Undead curse overflowing
Further deaths will lead to erosion of self. Sacrifice a boon to gain absolution.
Elia convulsed and hacked her lungs out. She understood now the saying about how the frog in the pot won’t realize he is boiling if you raise the temperature slow enough. The day had started so well, and she had ignored the signs of catastrophe. Though, in her defense, some catastrophes were more avoidable than others.
Some days, Elia would have loved nothing more than to wake up under a roof. Today, just looking at the cave ceiling high above filled her with enough anxiety to rocket-boost her upright. Someone was here.
There’s a man, a dude, a GUY, Sense yelled. He is orange. Orange! AAAAH!
Elia jumped, flying straight over a roofless ruin, and landing right atop it more out of reflex than conscious thought.
I’m me again, she thought. It felt weird, and not just because her body was so… different. The other Elia’s were making it hard to concentrate on being subtle. She could feel them tugging at her head physically now, heard their hushed whispers as they got into arguments about the tiniest of details. But for once, she didn’t mind.
Body-Elia, did you give me control willingly? She asked.
I… I fucked up. I said, it ok!? She sounded more than a little distressed. I just wanted to feel like I was alive again. Prove that even if you decided to cut me off tomorrow, that I existed.
Alive? Sense? That’s MY thing. You don’t get to have it. No one does!
What she was trying to say is that, considering our secure harbor has been toppled again and again, a bit of assurance and normalcy would go a long way.

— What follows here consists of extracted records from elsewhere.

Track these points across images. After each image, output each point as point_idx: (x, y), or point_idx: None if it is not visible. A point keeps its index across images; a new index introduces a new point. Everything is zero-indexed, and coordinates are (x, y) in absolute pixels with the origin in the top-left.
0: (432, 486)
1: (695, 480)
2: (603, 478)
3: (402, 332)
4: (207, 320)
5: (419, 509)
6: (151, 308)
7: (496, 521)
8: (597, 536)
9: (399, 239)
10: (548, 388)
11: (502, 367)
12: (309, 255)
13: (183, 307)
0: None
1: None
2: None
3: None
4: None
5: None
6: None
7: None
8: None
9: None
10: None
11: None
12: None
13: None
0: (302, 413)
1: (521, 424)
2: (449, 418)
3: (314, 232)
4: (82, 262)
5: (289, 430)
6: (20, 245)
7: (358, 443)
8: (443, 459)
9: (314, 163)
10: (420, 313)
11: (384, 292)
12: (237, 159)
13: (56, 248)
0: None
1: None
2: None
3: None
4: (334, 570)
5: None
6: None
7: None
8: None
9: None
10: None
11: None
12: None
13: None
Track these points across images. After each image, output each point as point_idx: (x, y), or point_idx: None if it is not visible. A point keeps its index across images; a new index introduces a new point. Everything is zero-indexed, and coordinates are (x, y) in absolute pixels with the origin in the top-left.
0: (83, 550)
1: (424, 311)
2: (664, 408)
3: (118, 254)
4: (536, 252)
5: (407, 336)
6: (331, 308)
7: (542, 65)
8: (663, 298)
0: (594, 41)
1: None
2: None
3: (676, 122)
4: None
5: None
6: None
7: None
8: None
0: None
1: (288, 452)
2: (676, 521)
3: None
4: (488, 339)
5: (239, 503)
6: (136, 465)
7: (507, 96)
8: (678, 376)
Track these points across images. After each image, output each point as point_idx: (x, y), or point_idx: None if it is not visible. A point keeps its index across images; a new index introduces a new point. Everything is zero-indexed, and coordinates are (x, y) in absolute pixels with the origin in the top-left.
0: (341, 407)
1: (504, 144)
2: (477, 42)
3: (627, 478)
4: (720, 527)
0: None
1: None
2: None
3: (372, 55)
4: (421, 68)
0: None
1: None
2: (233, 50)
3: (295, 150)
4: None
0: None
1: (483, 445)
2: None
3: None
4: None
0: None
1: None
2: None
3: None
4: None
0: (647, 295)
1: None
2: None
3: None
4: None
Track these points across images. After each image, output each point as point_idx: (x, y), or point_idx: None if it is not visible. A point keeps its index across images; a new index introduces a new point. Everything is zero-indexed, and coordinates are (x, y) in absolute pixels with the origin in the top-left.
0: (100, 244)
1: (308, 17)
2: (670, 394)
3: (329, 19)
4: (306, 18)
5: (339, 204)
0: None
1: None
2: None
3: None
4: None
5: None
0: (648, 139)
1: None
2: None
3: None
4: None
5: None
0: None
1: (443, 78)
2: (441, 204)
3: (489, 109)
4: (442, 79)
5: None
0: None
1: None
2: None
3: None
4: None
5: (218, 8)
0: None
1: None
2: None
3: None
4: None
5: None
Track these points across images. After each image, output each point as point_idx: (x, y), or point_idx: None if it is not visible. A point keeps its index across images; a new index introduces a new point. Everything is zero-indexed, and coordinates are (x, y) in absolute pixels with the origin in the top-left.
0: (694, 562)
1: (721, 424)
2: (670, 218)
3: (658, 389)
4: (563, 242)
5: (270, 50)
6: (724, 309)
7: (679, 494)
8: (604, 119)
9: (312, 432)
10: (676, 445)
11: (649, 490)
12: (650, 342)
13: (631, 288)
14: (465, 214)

I did NOT mean any of that. I just… whatever. Go deal with mister candy corn and thank him for saving us or stab him in the dick if he’s evil.
Right. There was that. Problems of the existential variety could be addressed after her basic needs were secured first.
Standing below her was a man. He was orange, mostly due to her new eyesight and lack of visible light. His hands were darker, covered in a powder of sorts. He had the posture and stature of someone who knew how to spell ‘philosophy’ backwards, though all he was wearing was an old loincloth.
He looked like a philosopher someone stuck in a jar and forgot for a couple of centuries.
“Who are you?” Her voice came out with an ashen rasp. She coughed up some water, but that only helped her lungs, not her voice. “Blegh. Test, test. Ssstab. Viciousss. Maliciousss.”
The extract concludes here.